-------- DATA EXTRACTS

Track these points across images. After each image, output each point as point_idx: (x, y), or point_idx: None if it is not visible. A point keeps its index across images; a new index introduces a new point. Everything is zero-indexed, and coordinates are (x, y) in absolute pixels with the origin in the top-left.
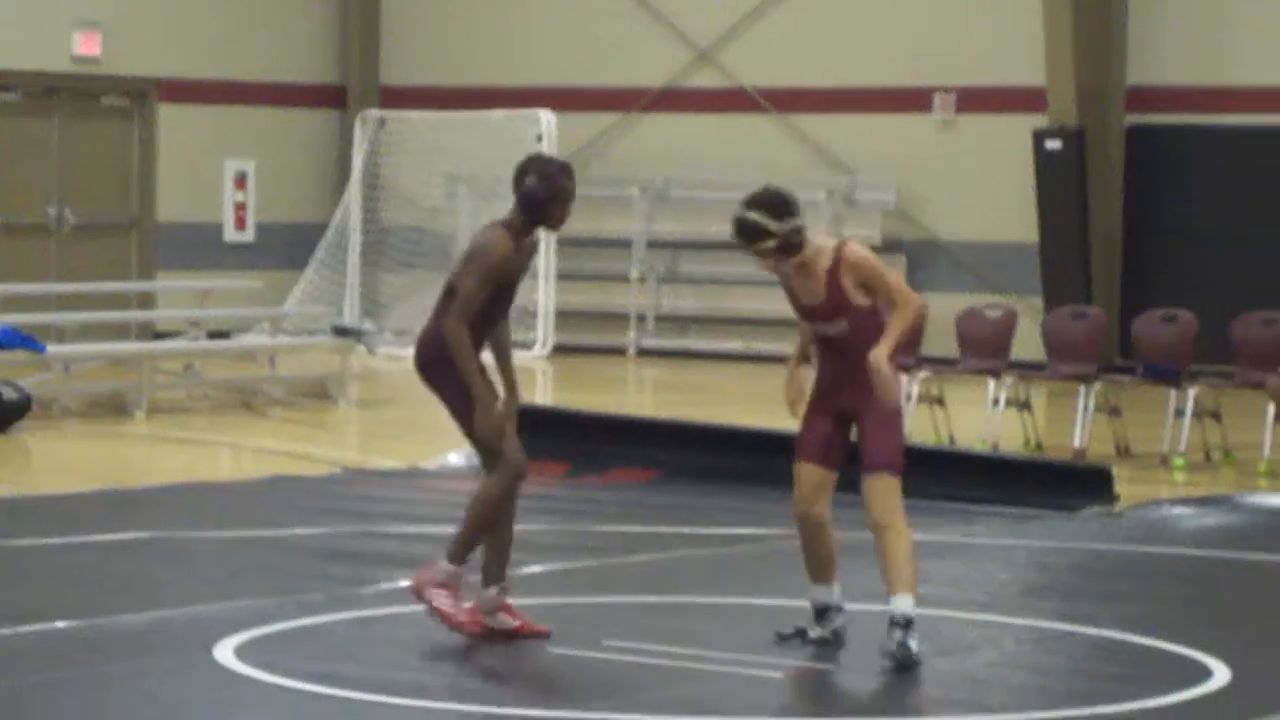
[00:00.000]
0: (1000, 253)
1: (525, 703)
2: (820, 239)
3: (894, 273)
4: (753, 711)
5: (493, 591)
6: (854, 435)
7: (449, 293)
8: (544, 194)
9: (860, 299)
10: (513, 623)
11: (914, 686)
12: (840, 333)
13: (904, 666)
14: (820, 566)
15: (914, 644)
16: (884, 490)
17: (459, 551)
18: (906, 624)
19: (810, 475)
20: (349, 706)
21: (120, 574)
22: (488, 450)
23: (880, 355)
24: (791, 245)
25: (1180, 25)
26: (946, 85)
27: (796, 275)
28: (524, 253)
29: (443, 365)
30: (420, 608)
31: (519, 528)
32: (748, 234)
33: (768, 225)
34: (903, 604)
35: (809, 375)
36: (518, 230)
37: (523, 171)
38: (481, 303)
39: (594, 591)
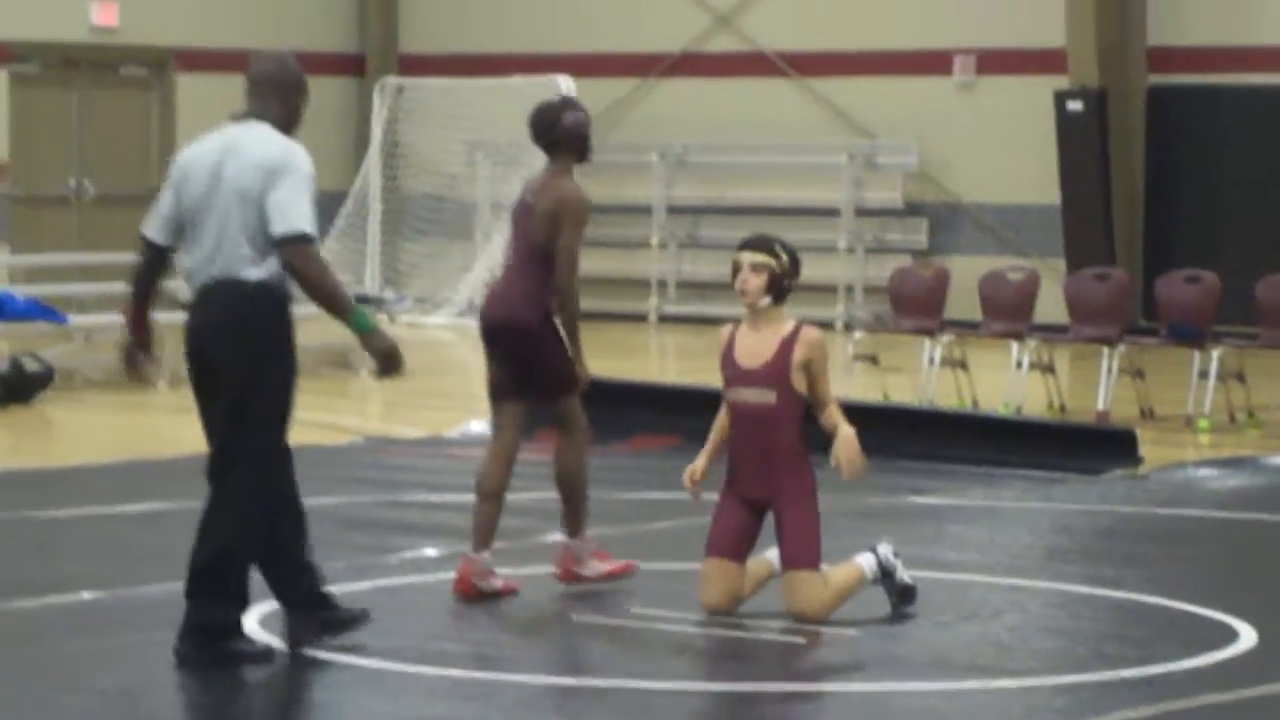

----------------

> [WORK REQUIRED]: Transcribe exactly each line of the records from the start up to and including the one with "1: (525, 703)", and leave out every picture.

> [ANSWER TO THIS EXERCISE]:
Track these points across images. After each image, output each point as point_idx: (x, y), or point_idx: None if it is not visible. A point keeps its index across images; a new index introduces a new point. Everything is zero-indexed, and coordinates are (x, y) in absolute pixels with the origin in the top-left.
[00:00.000]
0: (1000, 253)
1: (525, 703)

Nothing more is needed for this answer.